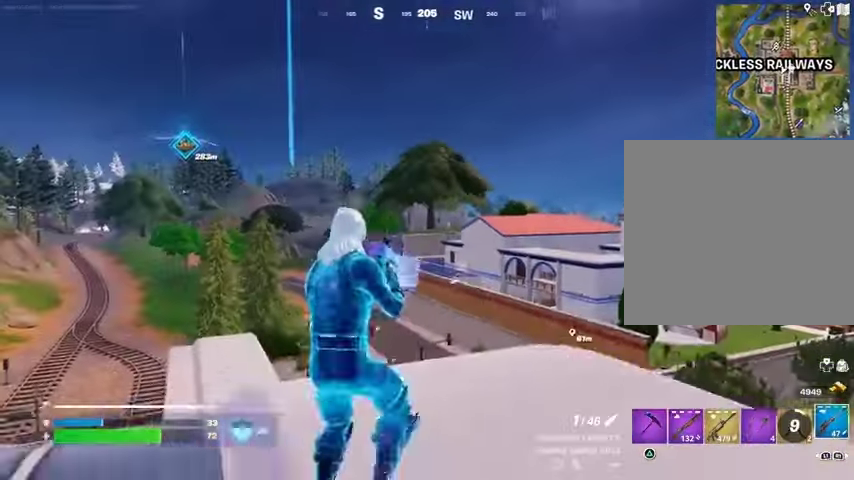
{"buttons": [], "left_stick": "left", "right_stick": "left", "events": [[333, "right_stick", "left"], [400, "left_stick", "left"]]}
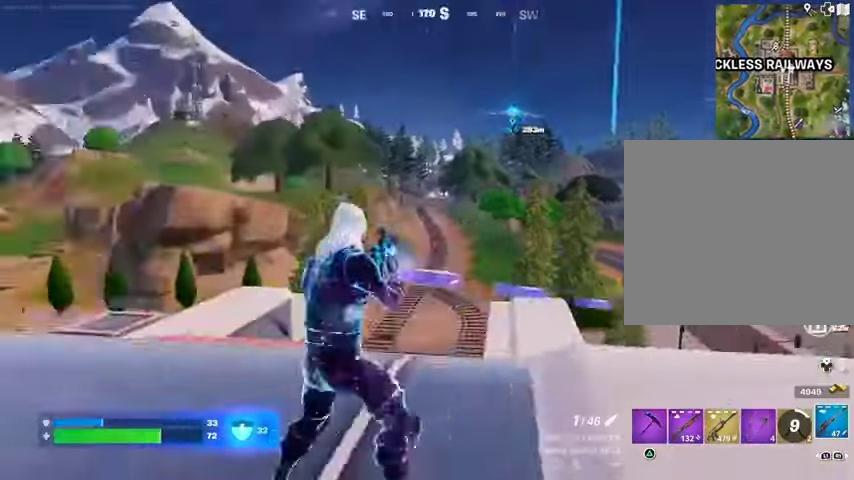
{"buttons": [], "left_stick": "up-right", "right_stick": "center", "events": [[133, "left_stick", "up-right"], [367, "right_stick", "center"]]}
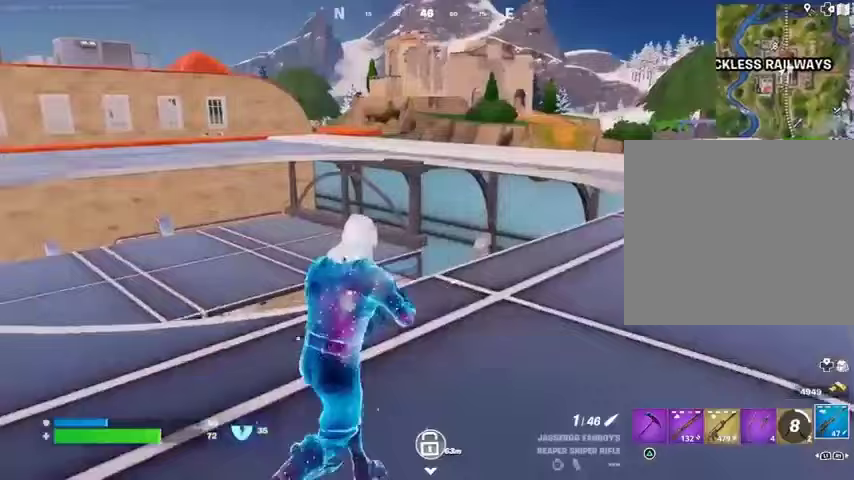
{"buttons": [], "left_stick": "up-right", "right_stick": "down-left", "events": [[200, "right_stick", "down-left"], [300, "left_stick", "right"], [367, "right_stick", "center"], [433, "left_stick", "up-right"], [433, "right_stick", "down-left"]]}
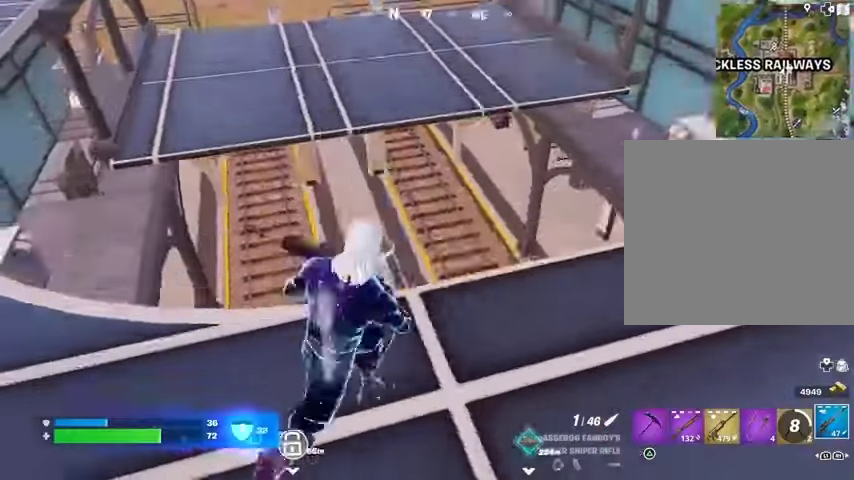
{"buttons": [], "left_stick": "up-right", "right_stick": "center", "events": [[33, "L3", "down"], [100, "L3", "up"], [133, "right_stick", "center"], [300, "L1", "down"], [300, "right_stick", "up-right"], [367, "L1", "up"], [400, "right_stick", "center"]]}
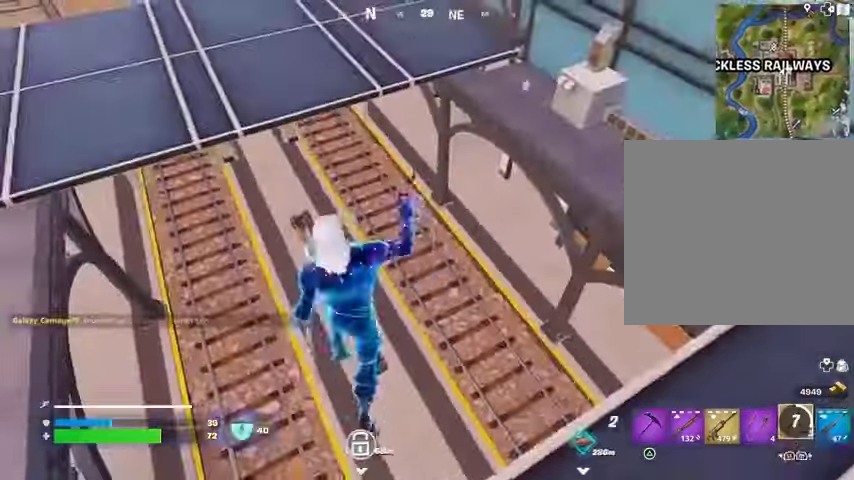
{"buttons": [], "left_stick": "up-right", "right_stick": "center", "events": []}
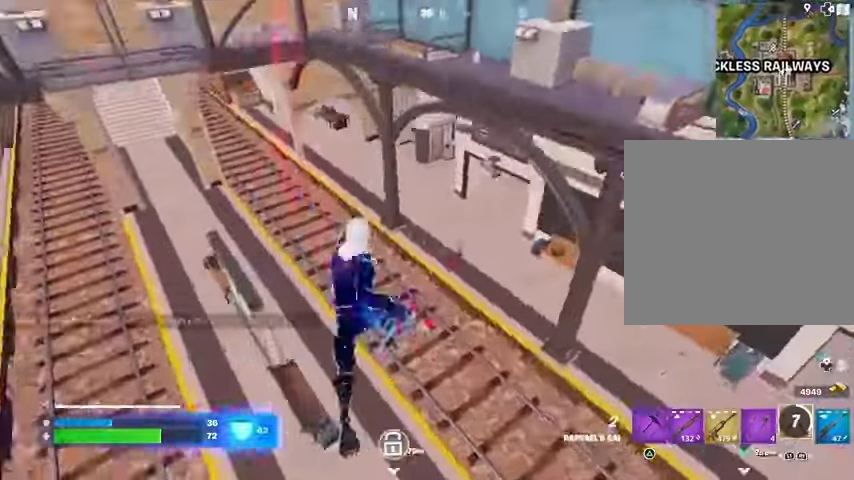
{"buttons": [], "left_stick": "up-right", "right_stick": "down-left", "events": [[33, "right_stick", "up-right"], [100, "L2", "down"], [200, "L2", "up"], [200, "right_stick", "center"], [467, "right_stick", "down-left"]]}
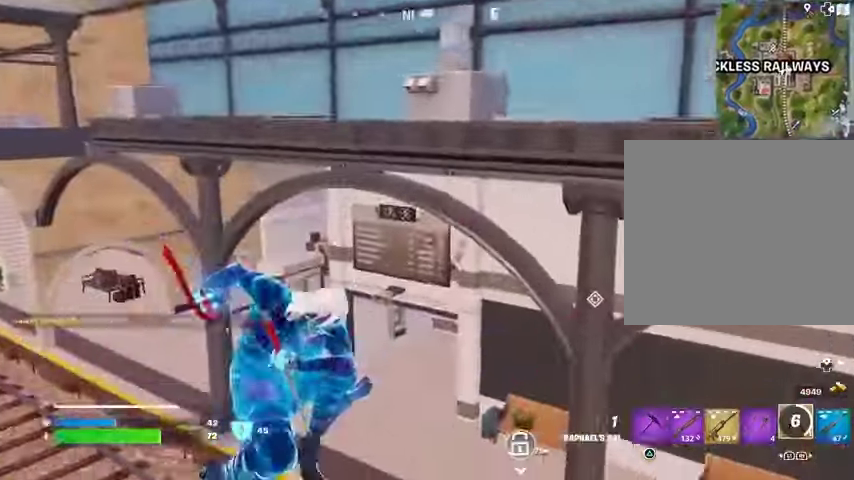
{"buttons": [], "left_stick": "up-right", "right_stick": "up-right"}
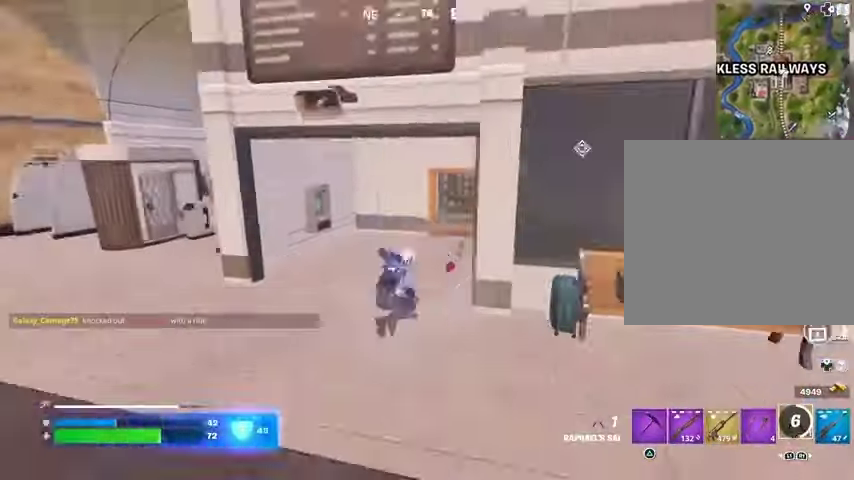
{"buttons": [], "left_stick": "up", "right_stick": "right", "events": [[33, "right_stick", "center"], [300, "left_stick", "up"], [467, "right_stick", "right"]]}
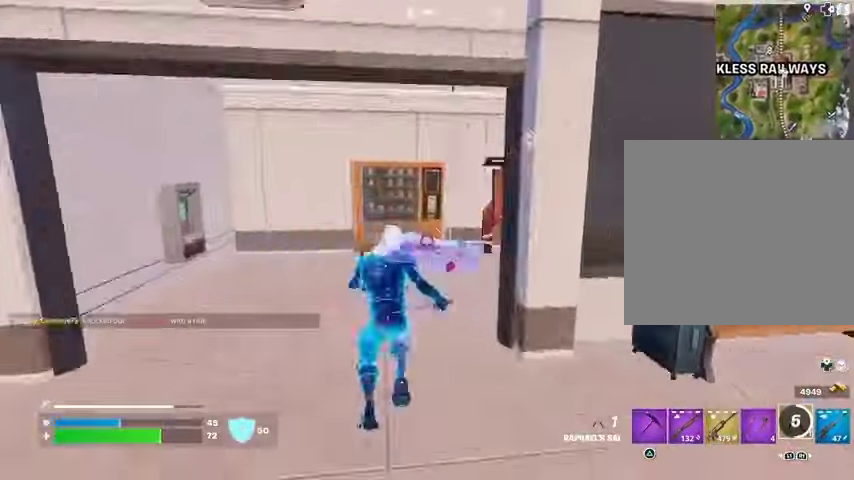
{"buttons": [], "left_stick": "up", "right_stick": "left", "events": [[100, "R1", "down"], [133, "right_stick", "center"], [200, "R1", "up"], [233, "left_stick", "up-right"], [300, "right_stick", "right"], [400, "left_stick", "up"], [433, "right_stick", "left"]]}
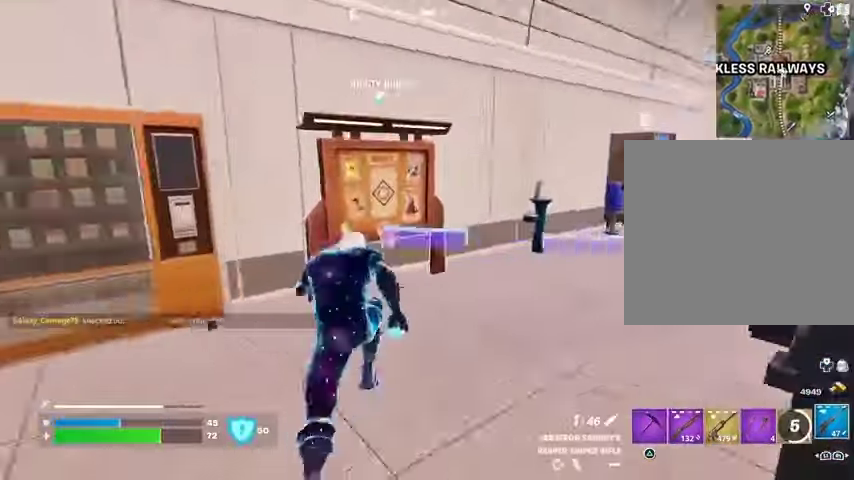
{"buttons": [], "left_stick": "right", "right_stick": "center", "events": [[33, "left_stick", "up-right"], [67, "right_stick", "center"], [233, "left_stick", "right"], [233, "right_stick", "right"], [367, "right_stick", "center"]]}
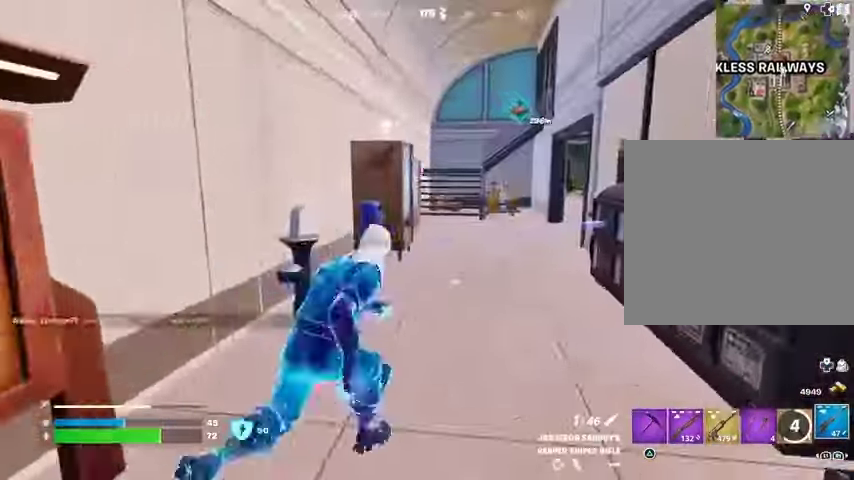
{"buttons": [], "left_stick": "up-right", "right_stick": "center", "events": [[67, "left_stick", "up-right"]]}
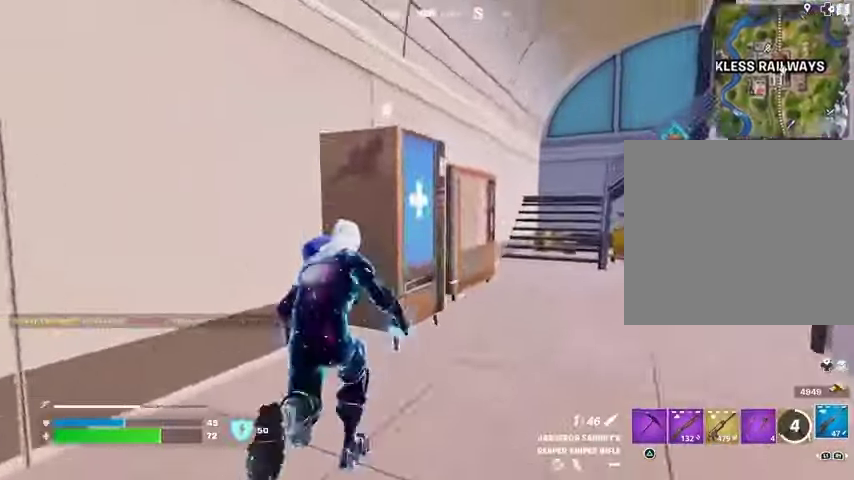
{"buttons": [], "left_stick": "center", "right_stick": "right", "events": [[133, "left_stick", "up"], [267, "left_stick", "center"], [300, "SQUARE", "down"], [367, "SQUARE", "up"], [467, "right_stick", "right"]]}
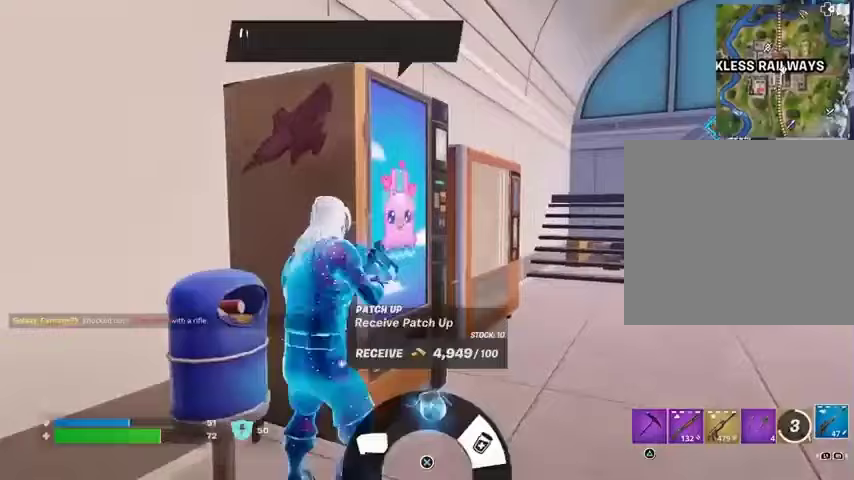
{"buttons": [], "left_stick": "down-right", "right_stick": "center", "events": [[100, "right_stick", "center"], [167, "CROSS", "down"], [233, "CROSS", "up"], [300, "CROSS", "down"], [333, "left_stick", "down-right"], [400, "CROSS", "up"]]}
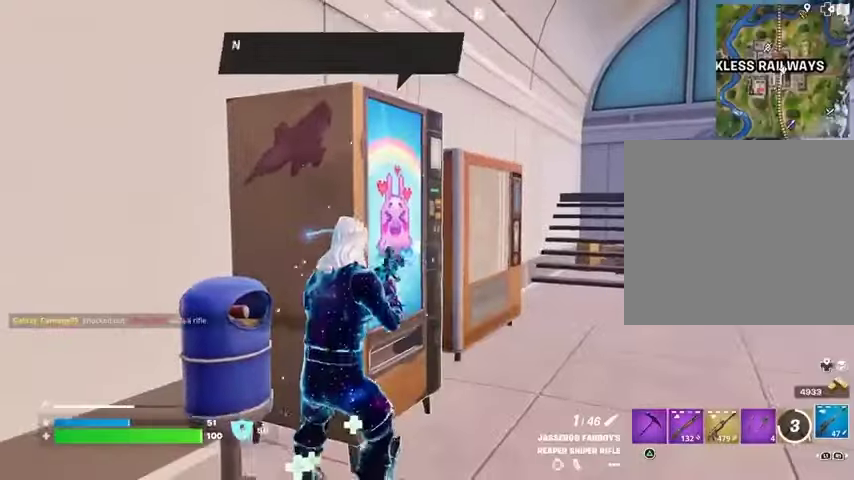
{"buttons": [], "left_stick": "center", "right_stick": "center", "events": [[67, "left_stick", "up-right"], [167, "left_stick", "center"], [200, "SQUARE", "down"], [233, "SQUARE", "up"], [367, "right_stick", "up"], [433, "right_stick", "center"], [467, "CROSS", "down"], [500, "CROSS", "up"]]}
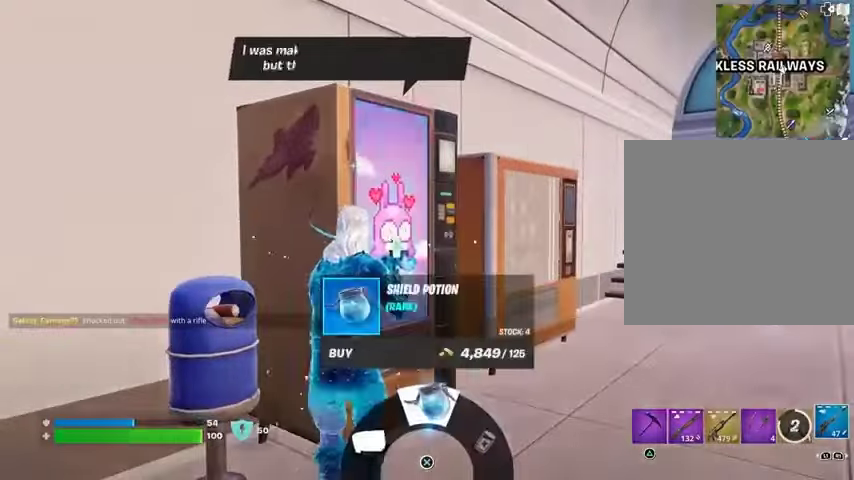
{"buttons": [], "left_stick": "right", "right_stick": "center", "events": [[67, "CROSS", "down"], [133, "CROSS", "up"], [133, "left_stick", "right"], [200, "CROSS", "down"], [267, "CROSS", "up"]]}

- EXERCISE OBJECTIVE
Each line of the records above must be repeated exactly, but no picture belongs in the copy.

- SOLUTION TO THE PROBLEM
{"buttons": [], "left_stick": "left", "right_stick": "left", "events": [[333, "right_stick", "left"], [400, "left_stick", "left"]]}
{"buttons": [], "left_stick": "up-right", "right_stick": "center", "events": [[133, "left_stick", "up-right"], [367, "right_stick", "center"]]}
{"buttons": [], "left_stick": "up-right", "right_stick": "down-left", "events": [[200, "right_stick", "down-left"], [300, "left_stick", "right"], [367, "right_stick", "center"], [433, "left_stick", "up-right"], [433, "right_stick", "down-left"]]}
{"buttons": [], "left_stick": "up-right", "right_stick": "center", "events": [[33, "L3", "down"], [100, "L3", "up"], [133, "right_stick", "center"], [300, "L1", "down"], [300, "right_stick", "up-right"], [367, "L1", "up"], [400, "right_stick", "center"]]}
{"buttons": [], "left_stick": "up-right", "right_stick": "center", "events": []}
{"buttons": [], "left_stick": "up-right", "right_stick": "down-left", "events": [[33, "right_stick", "up-right"], [100, "L2", "down"], [200, "L2", "up"], [200, "right_stick", "center"], [467, "right_stick", "down-left"]]}
{"buttons": [], "left_stick": "up-right", "right_stick": "up-right"}
{"buttons": [], "left_stick": "up", "right_stick": "right", "events": [[33, "right_stick", "center"], [300, "left_stick", "up"], [467, "right_stick", "right"]]}
{"buttons": [], "left_stick": "up", "right_stick": "left", "events": [[100, "R1", "down"], [133, "right_stick", "center"], [200, "R1", "up"], [233, "left_stick", "up-right"], [300, "right_stick", "right"], [400, "left_stick", "up"], [433, "right_stick", "left"]]}
{"buttons": [], "left_stick": "right", "right_stick": "center", "events": [[33, "left_stick", "up-right"], [67, "right_stick", "center"], [233, "left_stick", "right"], [233, "right_stick", "right"], [367, "right_stick", "center"]]}
{"buttons": [], "left_stick": "up-right", "right_stick": "center", "events": [[67, "left_stick", "up-right"]]}
{"buttons": [], "left_stick": "center", "right_stick": "right", "events": [[133, "left_stick", "up"], [267, "left_stick", "center"], [300, "SQUARE", "down"], [367, "SQUARE", "up"], [467, "right_stick", "right"]]}
{"buttons": [], "left_stick": "down-right", "right_stick": "center", "events": [[100, "right_stick", "center"], [167, "CROSS", "down"], [233, "CROSS", "up"], [300, "CROSS", "down"], [333, "left_stick", "down-right"], [400, "CROSS", "up"]]}
{"buttons": [], "left_stick": "center", "right_stick": "center", "events": [[67, "left_stick", "up-right"], [167, "left_stick", "center"], [200, "SQUARE", "down"], [233, "SQUARE", "up"], [367, "right_stick", "up"], [433, "right_stick", "center"], [467, "CROSS", "down"], [500, "CROSS", "up"]]}
{"buttons": [], "left_stick": "right", "right_stick": "center", "events": [[67, "CROSS", "down"], [133, "CROSS", "up"], [133, "left_stick", "right"], [200, "CROSS", "down"], [267, "CROSS", "up"]]}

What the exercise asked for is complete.